**Input records**
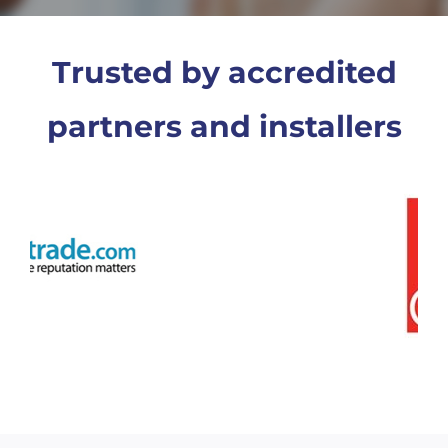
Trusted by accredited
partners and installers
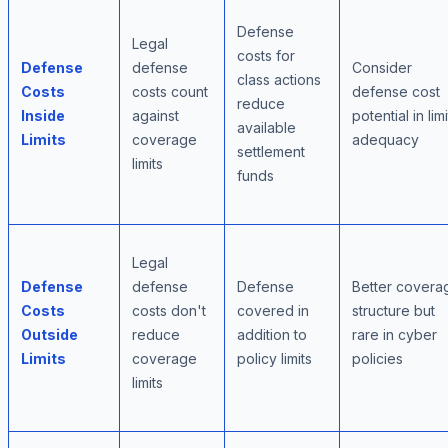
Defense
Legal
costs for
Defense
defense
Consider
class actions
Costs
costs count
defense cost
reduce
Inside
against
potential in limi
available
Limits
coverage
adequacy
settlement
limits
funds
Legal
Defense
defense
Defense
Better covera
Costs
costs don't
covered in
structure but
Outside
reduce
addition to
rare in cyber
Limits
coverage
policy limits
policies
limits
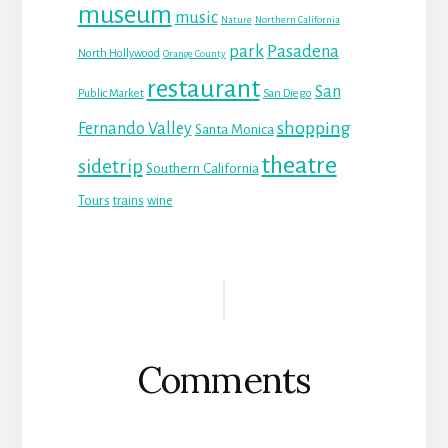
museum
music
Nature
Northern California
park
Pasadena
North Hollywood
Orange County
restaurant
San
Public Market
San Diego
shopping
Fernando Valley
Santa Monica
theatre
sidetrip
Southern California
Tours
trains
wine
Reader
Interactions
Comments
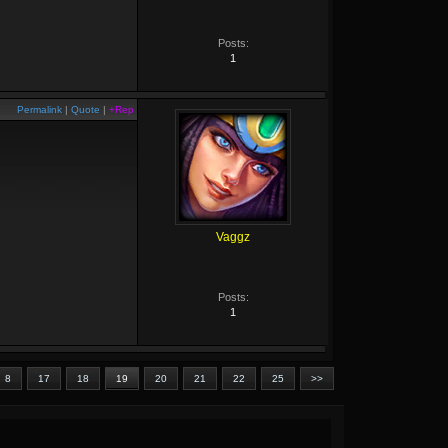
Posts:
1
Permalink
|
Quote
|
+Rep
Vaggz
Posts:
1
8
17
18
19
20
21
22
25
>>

* * *

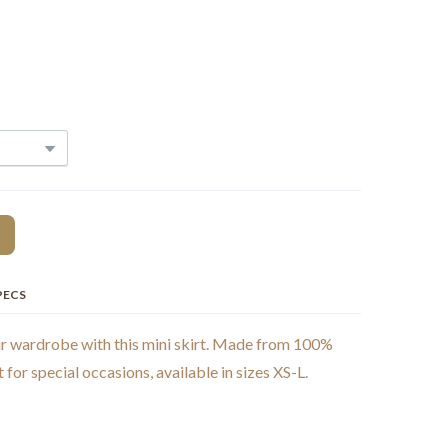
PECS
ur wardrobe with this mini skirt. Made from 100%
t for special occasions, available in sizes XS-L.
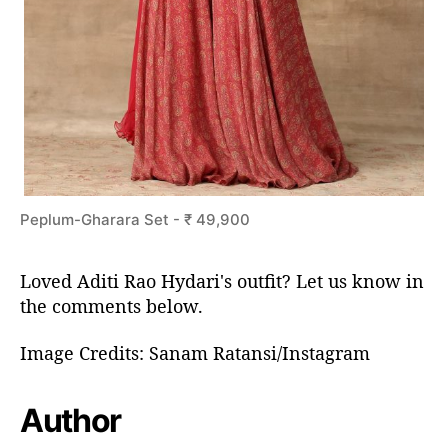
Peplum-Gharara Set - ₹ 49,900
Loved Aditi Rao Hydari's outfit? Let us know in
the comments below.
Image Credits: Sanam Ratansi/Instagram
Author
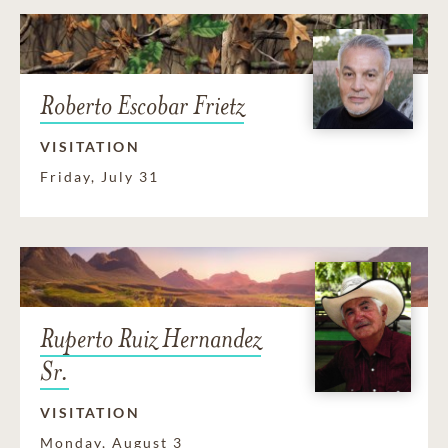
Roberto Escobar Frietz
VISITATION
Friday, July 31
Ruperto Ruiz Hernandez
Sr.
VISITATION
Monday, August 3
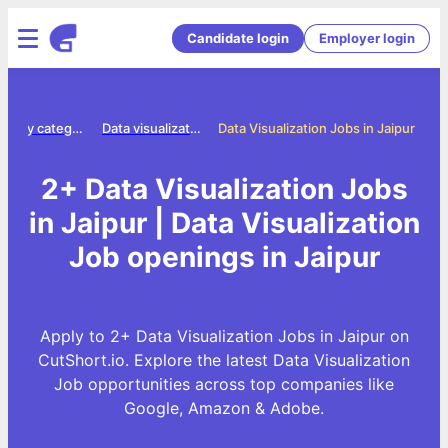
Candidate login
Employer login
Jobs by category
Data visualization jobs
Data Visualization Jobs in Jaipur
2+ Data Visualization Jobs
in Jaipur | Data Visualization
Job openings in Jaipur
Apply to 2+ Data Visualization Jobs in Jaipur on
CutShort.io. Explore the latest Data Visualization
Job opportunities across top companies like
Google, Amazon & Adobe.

**About this exercise**
Report every line from the material above that mentions the word "Jaipur".

**Output**
Data Visualization Jobs in Jaipur
in Jaipur | Data Visualization
Job openings in Jaipur
Apply to 2+ Data Visualization Jobs in Jaipur on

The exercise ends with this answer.